(1) Loans or extensions of credit to a person and its subsidiaries or to subsidiaries of one person will not be combined where the person and its subsidiaries are not engaged in a "common enterprise" as defined in WAC
208-512A-100(2).
(2) If members of a corporate group (a person and all its subsidiaries) are either:
(a) "Substantially financially interdependent," as defined in WAC
208-512A-100(3); or
(b) Engaged in "common enterprise," as defined in WAC
208-512A-100(2), then the total amount of loans or extensions of credit to these persons must be attributed to each of the other persons in the corporate group.
Conversely, if members of a corporate group are neither substantially financially interdependent nor engaged in "common enterprise," then the loans to different members are separately subject to a twenty percent limitation. In no event may the total amount of loans or extensions of credit by a state bank to a corporate group exceed fifty percent of the bank's capital and surplus.

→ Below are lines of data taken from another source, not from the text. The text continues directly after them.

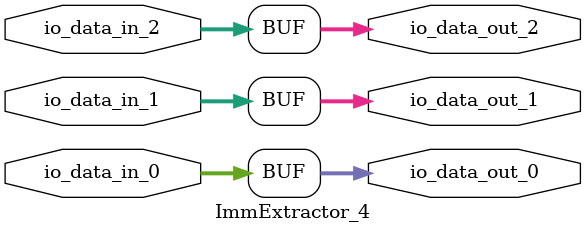
<source format=v>
module ImmExtractor_4(
  input  [63:0] io_data_in_0,
  input  [63:0] io_data_in_1,
  input  [63:0] io_data_in_2,
  output [63:0] io_data_out_0,
  output [63:0] io_data_out_1,
  output [63:0] io_data_out_2
);
  assign io_data_out_0 = io_data_in_0; // @[DataArray.scala 98:15]
  assign io_data_out_1 = io_data_in_1; // @[DataArray.scala 98:15]
  assign io_data_out_2 = io_data_in_2; // @[DataArray.scala 98:15]
endmodule

</source>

(3) For purposes of this section, a corporation or a limited liability company is a subsidiary of a person if the person owns or beneficially owns, directly or indirectly, more than fifty percent of the voting securities or voting interests of the corporation or limited liability company.
[Statutory Authority: RCW
30.04.030,
30.04.111,
30.04.215,
30.08.140,
32.08.157,
43.320.040, and
43.320.050 and Section 611 of the Dodd-Frank Wall Street Reform and Consumer Protection Act (codified as section 18(y) of the Federal Deposit Insurance Act, 12 U.S.C. §1828(y)), which takes effect January 21, 2013. WSR 13-03-037, § 208-512A-130, filed 1/8/13, effective 2/8/13.]